- **What you will do**:
Please report every line in the entries that contains the string "scroll".

(Saved entries)
↓

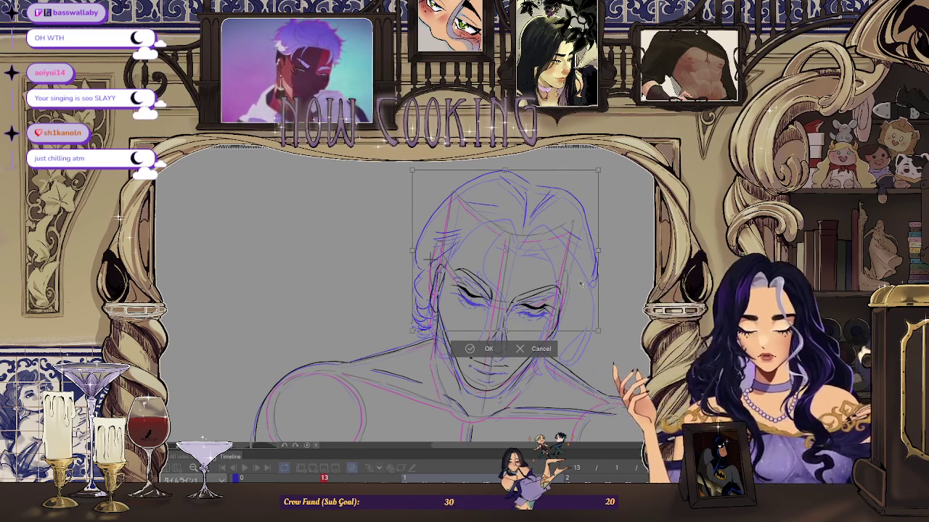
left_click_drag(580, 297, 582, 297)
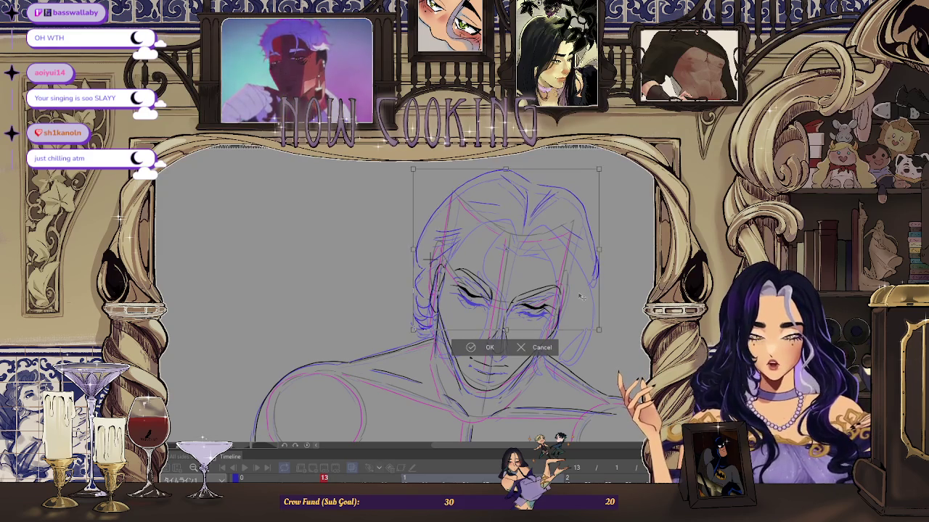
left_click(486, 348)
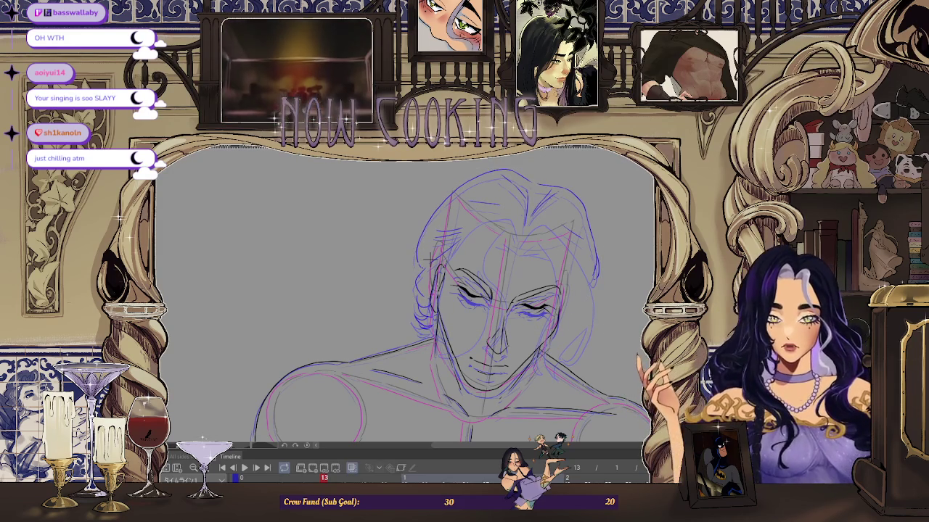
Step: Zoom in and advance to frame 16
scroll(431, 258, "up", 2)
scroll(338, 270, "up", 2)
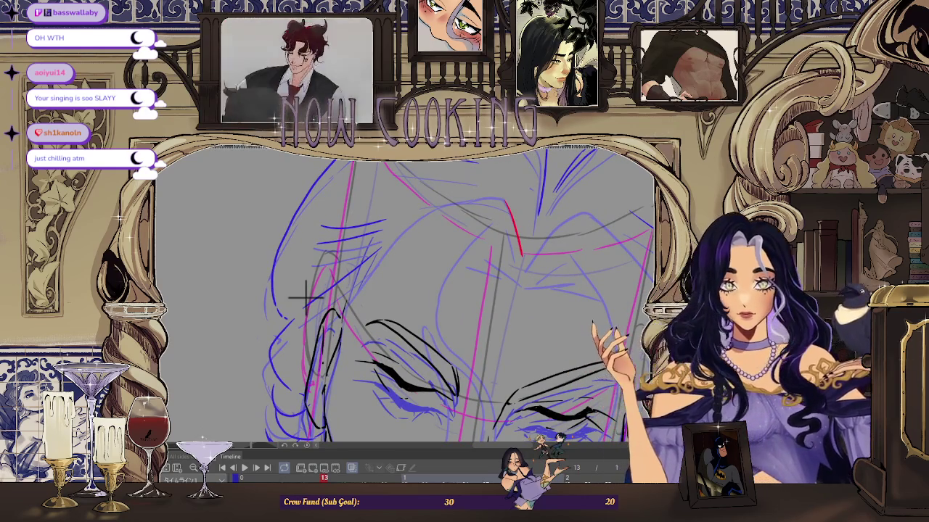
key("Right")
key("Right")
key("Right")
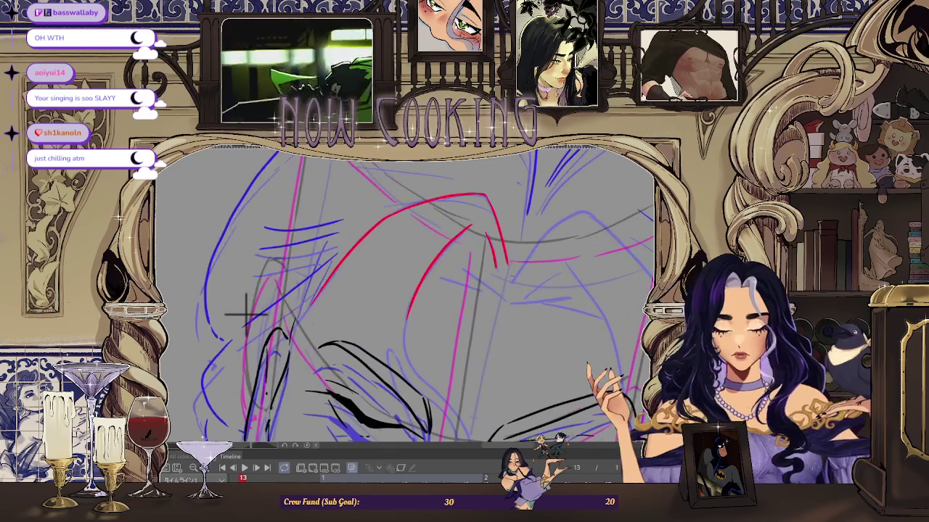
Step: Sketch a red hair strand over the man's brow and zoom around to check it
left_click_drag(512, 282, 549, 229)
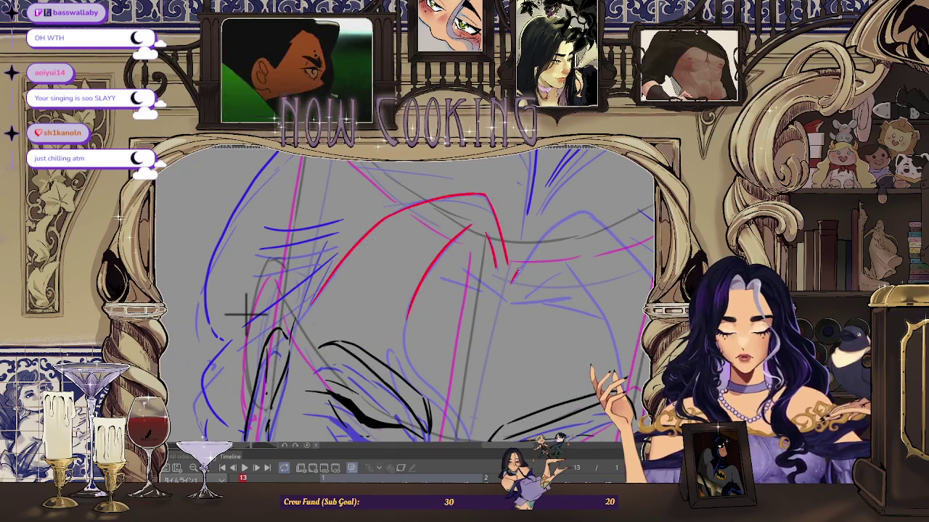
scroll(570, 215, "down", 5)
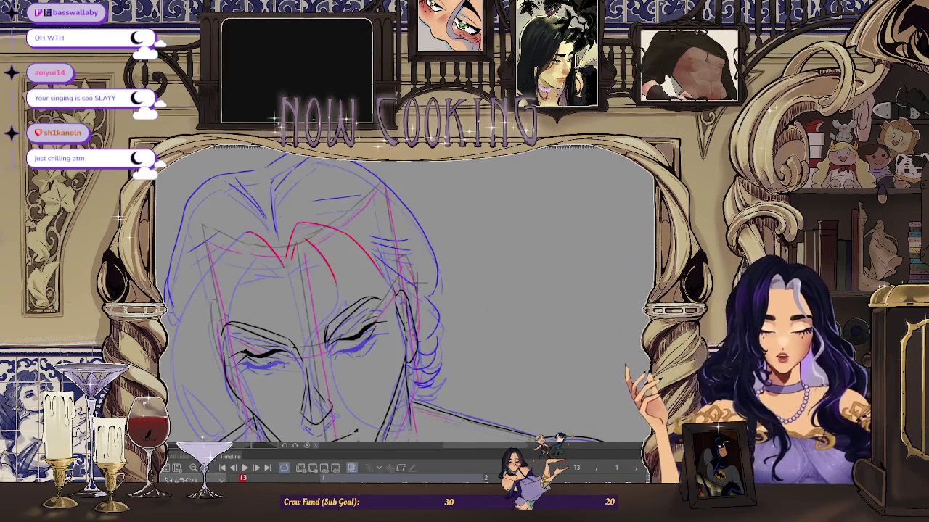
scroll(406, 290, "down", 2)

↑

- **Response**:
scroll(431, 258, "up", 2)
scroll(338, 270, "up", 2)
scroll(570, 215, "down", 5)
scroll(406, 290, "down", 2)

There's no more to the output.